Baton Rouge Protests the Death of George Floyd

An LSU Professor wears an "LSU Prof. for Justice" sign on Sunday, May 31, 2020 during the protest of the death of George Floyd in Downtown Baton Rouge.

"History shows us that democracy and progress actually happens when people protest, and the voice of those protesters, the voice of those that said 'this is not the America that I believe in and want,'" Andes said. "We have to make it a better union. I'm here to support black life to support those who feel afraid in Baton Rouge around the country; I'm here to support and be an ally." 

Upon arriving to the capitol building, Hawkins, Spears and Temple took to the steps, had a moment of silence for victims of police brutality and spoke to hundreds of protesters.

"I am proud of who I am, not only because of my lineage or the color of my skin, but for waking up every morning knowing I will not let society tear me down and make me another statistic," Hawkins read a poem he wrote. "I will not let society paint me out into something I am not."

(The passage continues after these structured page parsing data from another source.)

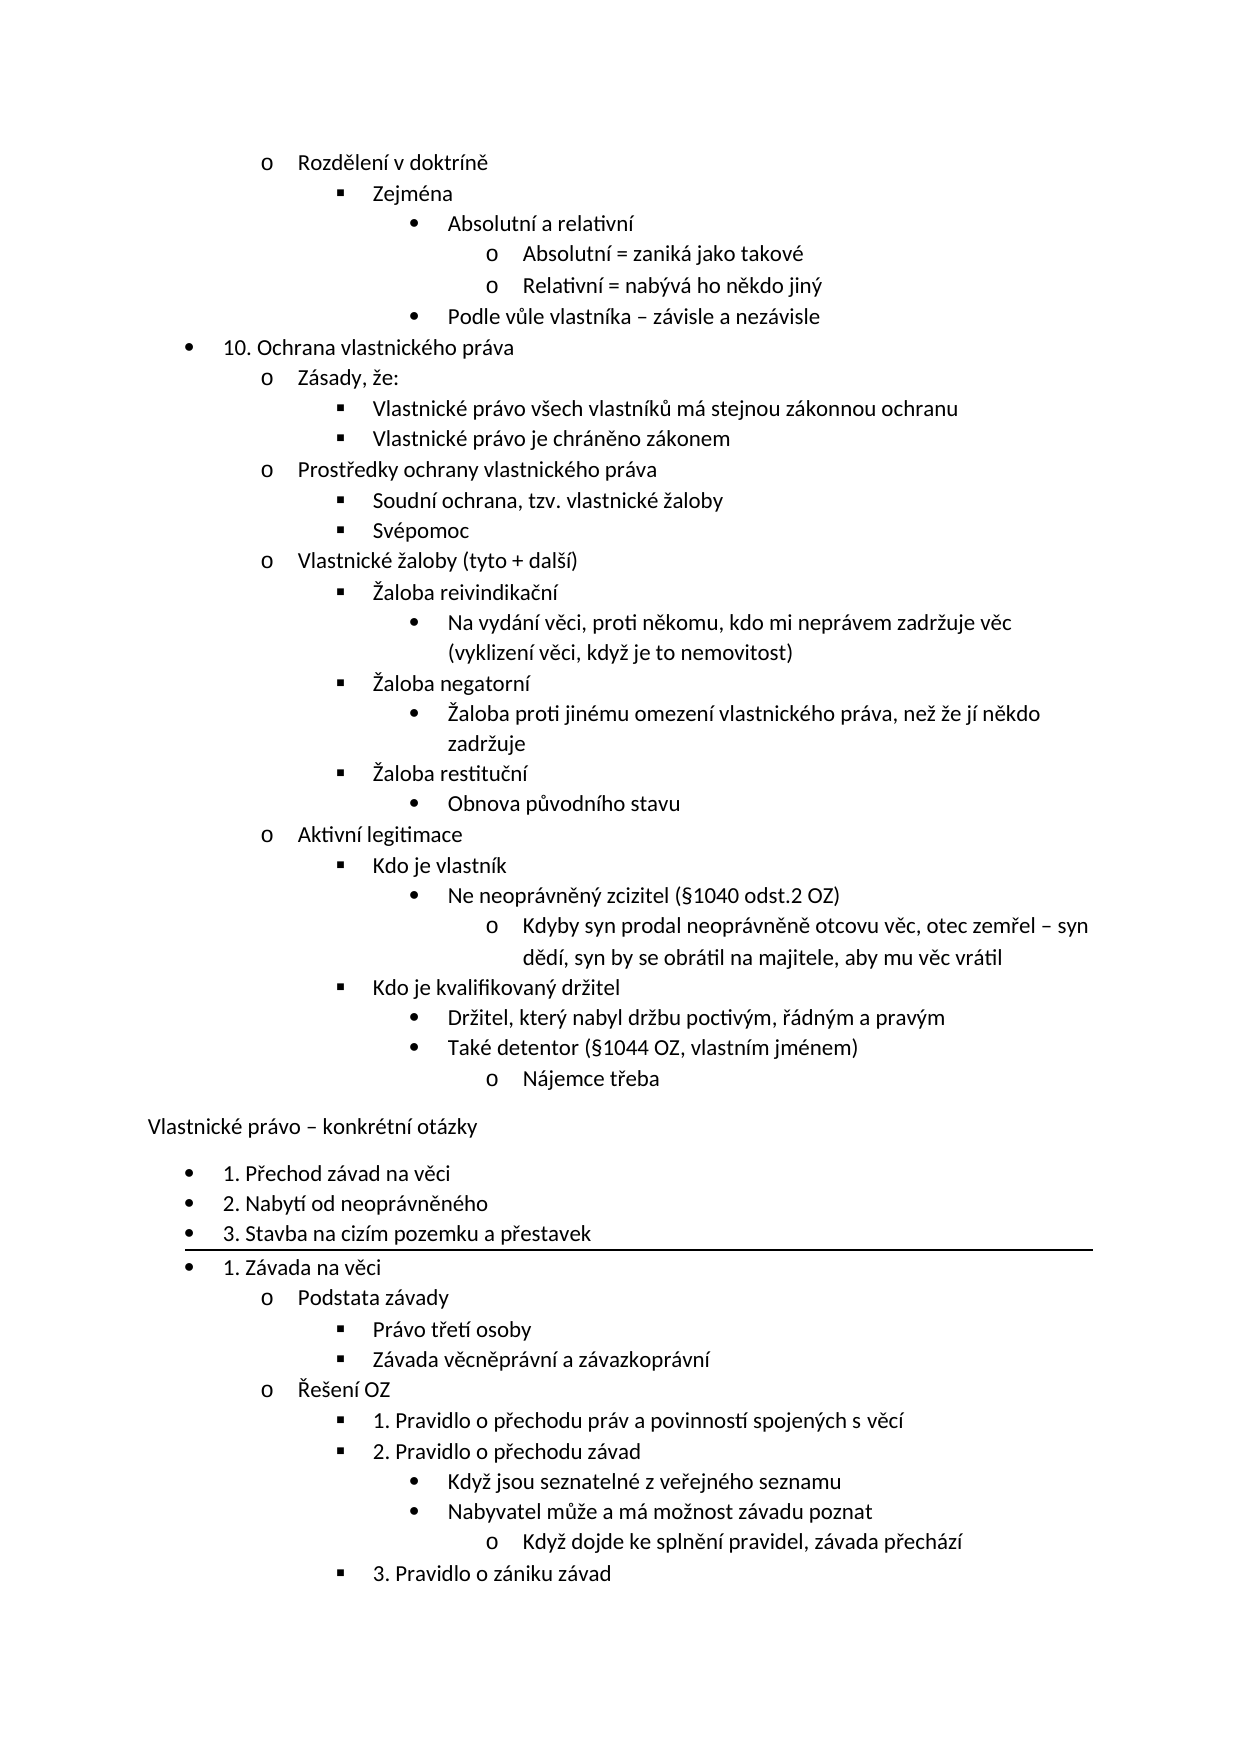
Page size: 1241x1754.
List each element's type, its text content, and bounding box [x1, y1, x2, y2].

list Relativní = nabývá ho někdo jiný [485, 271, 1093, 300]
list Podstata závady [260, 1283, 1093, 1312]
list Také detentor (§1044 OZ, vlastním jménem) [410, 1033, 1093, 1062]
list Kdo je vlastník [335, 851, 1093, 879]
list Absolutní a relativní [410, 209, 1093, 237]
list Vlastnické právo všech vlastníků má stejnou zákonnou ochranu [335, 394, 1093, 422]
list Když dojde ke splnění pravidel, závada přechází [485, 1527, 1093, 1557]
list 1. Pravidlo o přechodu práv a povinností spojených s věcí [335, 1407, 1093, 1434]
list 1. Závada na věci [185, 1253, 1093, 1281]
list Rozdělení v doktríně [260, 148, 1093, 177]
list Nájemce třeba [485, 1064, 1093, 1093]
list 1. Přechod závad na věci [185, 1159, 1093, 1187]
list 10. Ochrana vlastnického práva [185, 333, 1093, 361]
list Na vydání věci, proti někomu, kdo mi neprávem zadržuje věc (vyklizení věci, když je to nemovitost) [410, 608, 1093, 666]
list Držitel, který nabyl držbu poctivým, řádným a pravým [410, 1003, 1093, 1031]
list Kdyby syn prodal neoprávněně otcovu věc, otec zemřel – syn dědí, syn by se obrátil na majitele, aby mu věc vrátil [485, 912, 1093, 971]
text Vlastnické právo – konkrétní otázky [148, 1112, 1093, 1140]
list Aktivní legitimace [260, 820, 1093, 849]
list Žaloba reivindikační [335, 578, 1093, 606]
list Kdo je kvalifikovaný držitel [335, 973, 1093, 1001]
list Když jsou seznatelné z veřejného seznamu [410, 1467, 1093, 1495]
list 2. Nabytí od neoprávněného [185, 1189, 1093, 1217]
list Zejména [335, 179, 1093, 207]
list Žaloba restituční [335, 759, 1093, 787]
list Vlastnické žaloby (tyto + další) [260, 547, 1093, 576]
list Závada věcněprávní a závazkoprávní [335, 1345, 1093, 1373]
list Žaloba proti jinému omezení vlastnického práva, než že jí někdo zadržuje [410, 699, 1093, 757]
list Prostředky ochrany vlastnického práva [260, 455, 1093, 484]
list Svépomoc [335, 516, 1093, 544]
list 3. Stavba na cizím pozemku a přestavek [185, 1219, 1093, 1249]
list Ne neoprávněný zcizitel (§1040 odst.2 OZ) [410, 881, 1093, 909]
list Vlastnické právo je chráněno zákonem [335, 424, 1093, 452]
list 3. Pravidlo o zániku závad [335, 1559, 1093, 1587]
list Právo třetí osoby [335, 1315, 1093, 1343]
list Řešení OZ [260, 1375, 1093, 1404]
list Podle vůle vlastníka – závisle a nezávisle [410, 302, 1093, 330]
list Žaloba negatorní [335, 669, 1093, 697]
list Absolutní = zaniká jako takové [485, 239, 1093, 269]
list Zásady, že: [260, 363, 1093, 392]
list Nabyvatel může a má možnost závadu poznat [410, 1497, 1093, 1525]
list Obnova původního stavu [410, 789, 1093, 817]
list Soudní ochrana, tzv. vlastnické žaloby [335, 486, 1093, 514]
list 2. Pravidlo o přechodu závad [335, 1437, 1093, 1465]
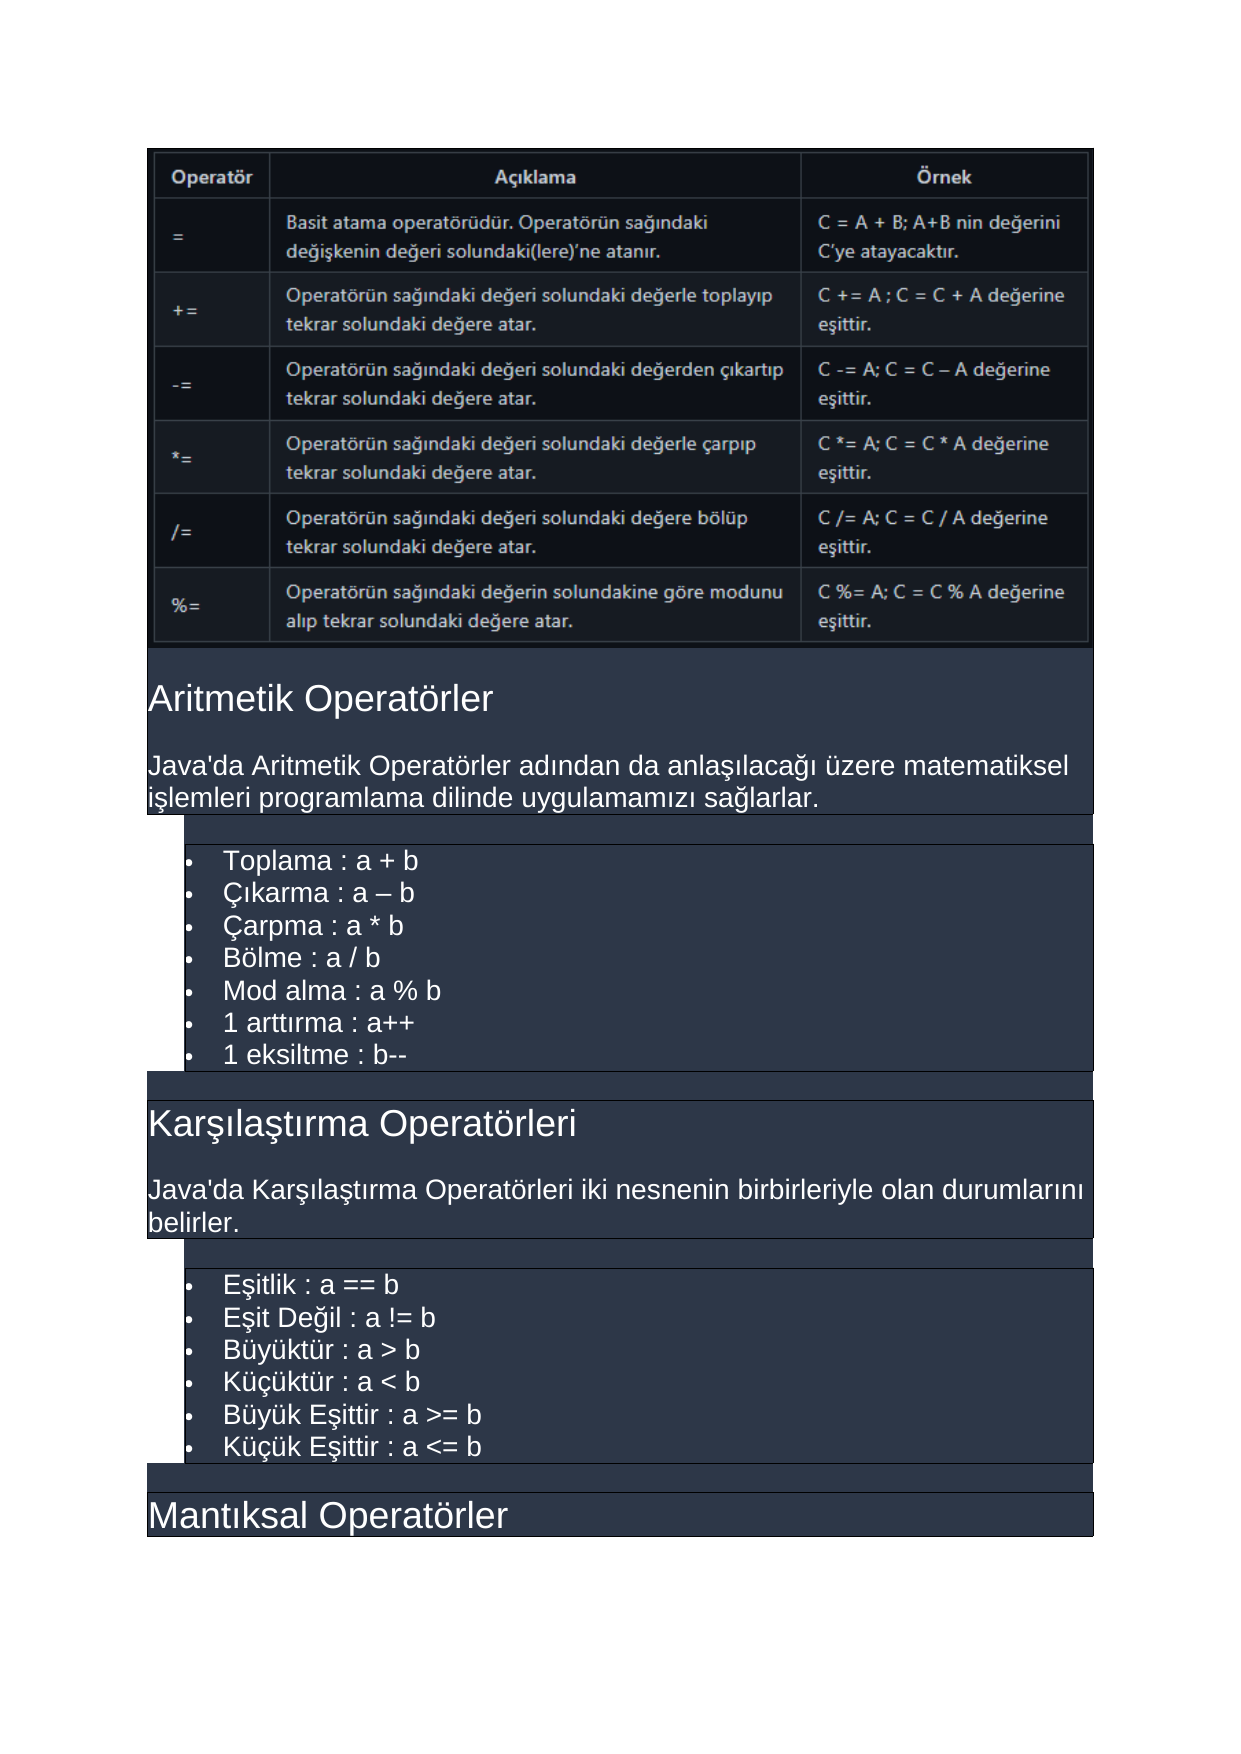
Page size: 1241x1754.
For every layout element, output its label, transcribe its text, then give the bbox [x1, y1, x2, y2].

Spears spoke, holding back tears as she said, "On May 25, 2020, a man was murdered in broad daylight, by somebody who claimed to protect and serve his community. His name was George Floyd, and we cannot let his name be forgotten." She then asked the attendees to raise their fists in solidarity.

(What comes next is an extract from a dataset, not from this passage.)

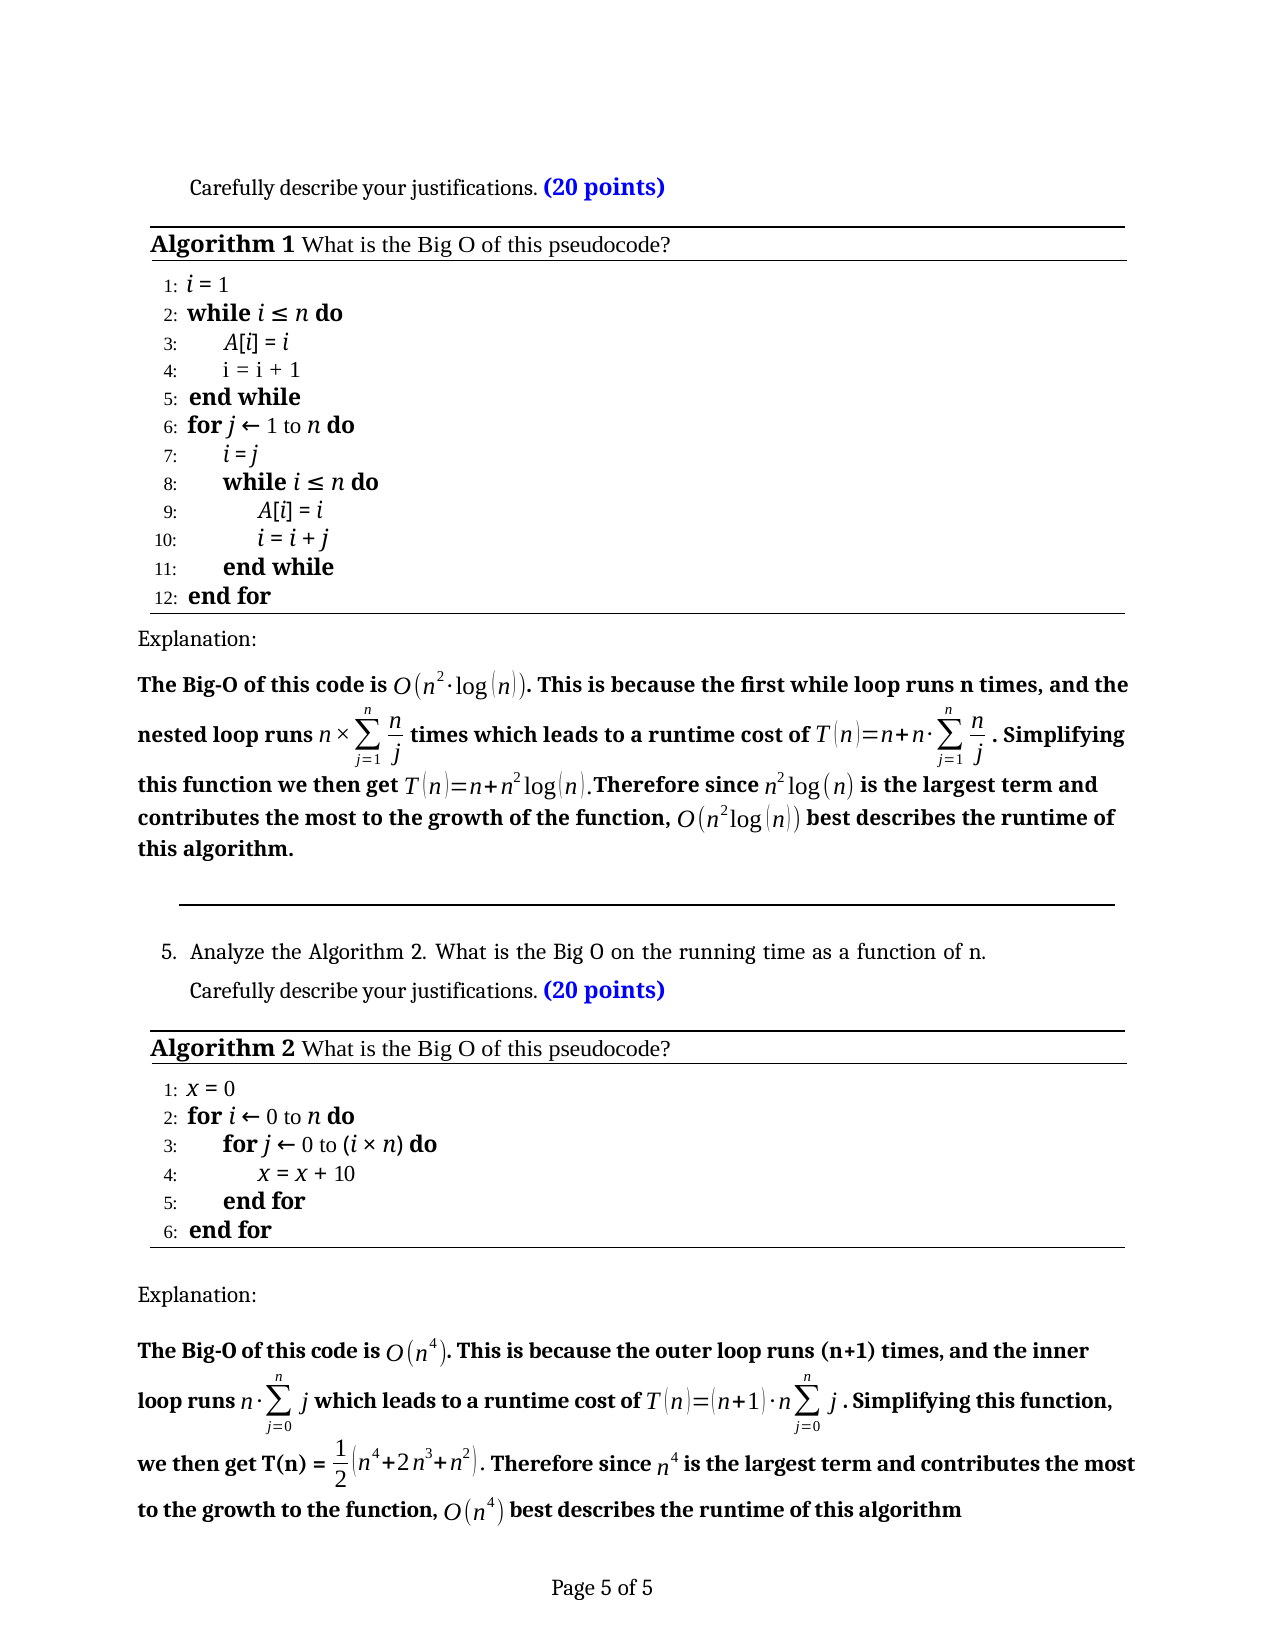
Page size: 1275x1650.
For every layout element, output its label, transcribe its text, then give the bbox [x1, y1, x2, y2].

Baton Rouge Protests the Death of George Floyd

Protesters hold up their signs as they march peacefully to the State Capitol on Sunday, May 31, 2020 during the protest of the death of George Floyd in Downtown Baton Rouge.

The organizers then made a list of demands including: all officers involved in the murder of George Floyd be indited and prosecuted to the fullest extent of the law, all elected officials seeking office join them in a town hall to discuss their black agenda for the community, additional and dedicated funding be given to community centers and organizations to disenfranchised communities, Juneteenth be recognized as a state holiday, immediate action and reform be improved of the East Baton Rouge Parish prison, and more. 

The students also promoted their website which includes the list of their demands and lists of black-owned businesses patrons can support. They also brought attention to the need for people to register to vote, and for more information on how to register to vote in Louisiana, click here

By the end of the protests, attendees continued to chant as they walked back to their vehicles as East Baton Rouge Parish Police Department monitored.

"[The protest] is for a good cause. Everybody has a right to voice their opinion, and it was peaceful. That's how it's supposed to be," Cpl. T. Hall of EBRPD said. "My hat is tipped off to everybody that's out here for this matter."